-- WHAT THIS TASK INVOLVES --
Write out the passage of the article on notorious families starting with "Never invite them" and going on through "her family’s way.", keeping every word the same.

-- DOCUMENT EXCERPT --
-=-=-=-=-
The family that plays together stays together so what does that say about those folks who get a little rough? The mothers who arm their offspring, the brothers who take out their elders or those large extended families who make the neighbors very nervous are not the Norman Rockwell type, but they are in a weird way far more interesting.
1.
The Harpe Family: No Angels here
The new world held out hope to the cousins Micah and Wiley Harper, but only because the fledging country didn’t know them. After migrating with their families from Scotland as children the pair changed their names to John and William. Because of their constant habit of remaining together the pair was given the witty nicknames of Big Harpe (William) and Little Harpe (John). The Harpes not exactly men given to more empathic endeavors left home just out of their teens to become slavers or overseers in Virginia. The American Revolution presented them with better opportunities as Troy outlaws where they learned such useful skills as pillaging livestock, burning crops and raping young farm girls. There was a downside to their new lifestyle namely a country side from North Carolina to Kentucky, who knew them and wanted to see them both dangle at the end of twin ropes. The men took up with at least three women and produce many children who traveled with them.
This disagreeable family took up a farm in Beaver Creek late in the 1790’s, but apparently not in an effort to change their wild ways. In 1798 the other villages accused them of horse stealing a very serious offense during those times. The Harpe cousins managed to get away, and returned in the night to extract their revenge by killing a local who they might have blamed for ratting them out. The unfortunate victim was found in the river by his neighbors the next morning with his chest and belly slashed open and his body loaded down with rocks. This was the Harpes trademark murder signature. The Harpes continued to get away with their crimes perhaps because even the authorities were afraid of them. Eventually, though they began to be too blatant and reckless and a posse of angry neighbors brought the Harpes along with their three ‘wives’ into seek justice. It was not to be as the pair escaped and continued their ruthless ways. For the remainder of the war, the Harpes raped and killed with abandoned, but at last without the other Tory renegades to back them up they were eventually captured by another posse who didn’t bother to take them to court and wait for justice. This time the angry mob took the killer cousin’s heads.
2.
Never invite them to dinner
The Borgia reign of terror started long before the Harpes, but their brand of murder was at least quieter and a tad more ‘civilized’. This family’s trademark was poison and manipulation while the motive was always the same—power. The Borgia’s lived the Machiavellian life style of political scheming and sexual maneuvering as they rose in power through the Renaissance Papacy. Father Rodrigo, who later became Pope Alexander VI, his sons Cesare, Giovanni, and Gioffree were ruthless, but it is Lucrezia Borgia, who is the most famous name among them. No one could touch any of the family during their lifetimes even though it was widely rumored that Lucrezia wore a hollow ring in which she kept poison to dispatch those who stood in her family’s way.
3.
-=-=-=-=-
-- GIVEN DATA --
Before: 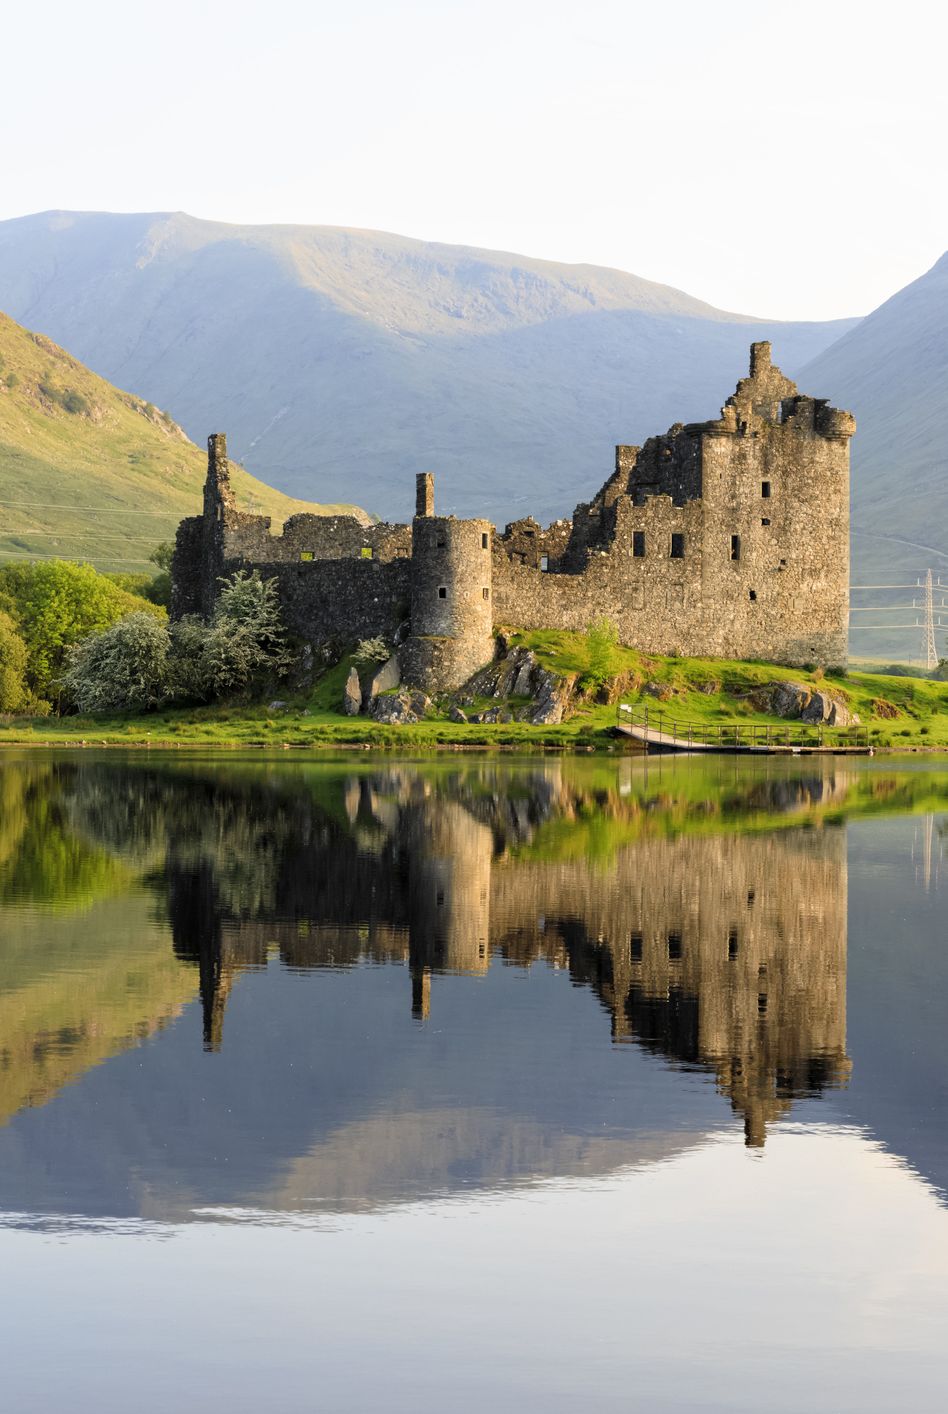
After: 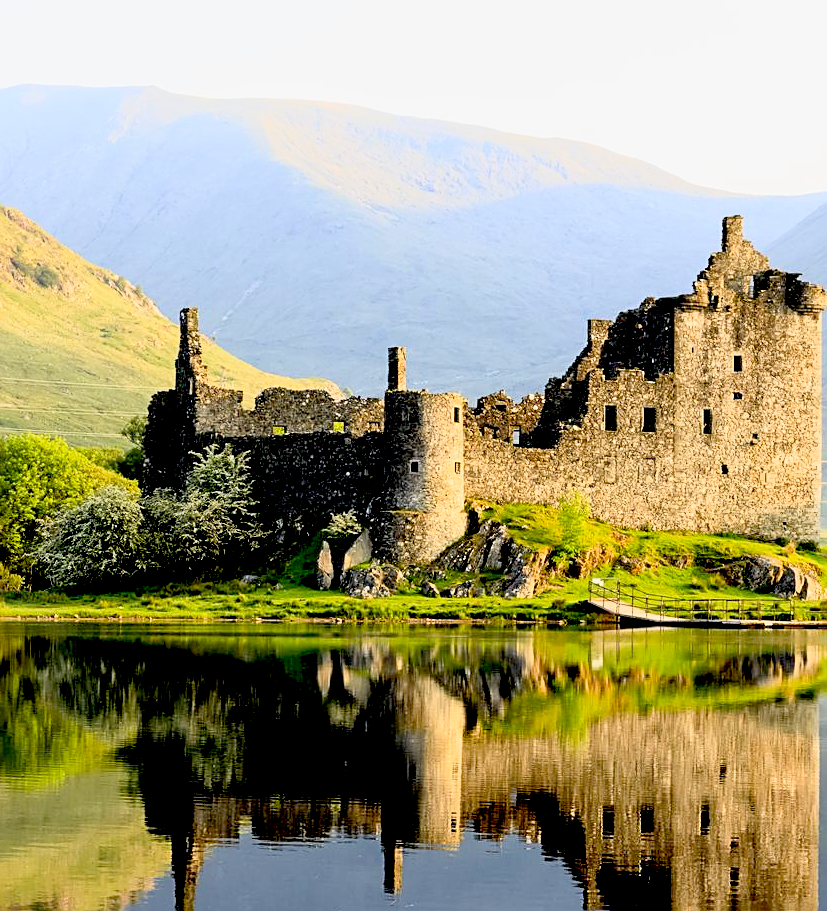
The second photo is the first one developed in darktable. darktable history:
-=-=-=-=-
-- ANSWER TO THE PROBLEM --
Never invite them to dinner
The Borgia reign of terror started long before the Harpes, but their brand of murder was at least quieter and a tad more ‘civilized’. This family’s trademark was poison and manipulation while the motive was always the same—power. The Borgia’s lived the Machiavellian life style of political scheming and sexual maneuvering as they rose in power through the Renaissance Papacy. Father Rodrigo, who later became Pope Alexander VI, his sons Cesare, Giovanni, and Gioffree were ruthless, but it is Lucrezia Borgia, who is the most famous name among them. No one could touch any of the family during their lifetimes even though it was widely rumored that Lucrezia wore a hollow ring in which she kept poison to dispatch those who stood in her family’s way.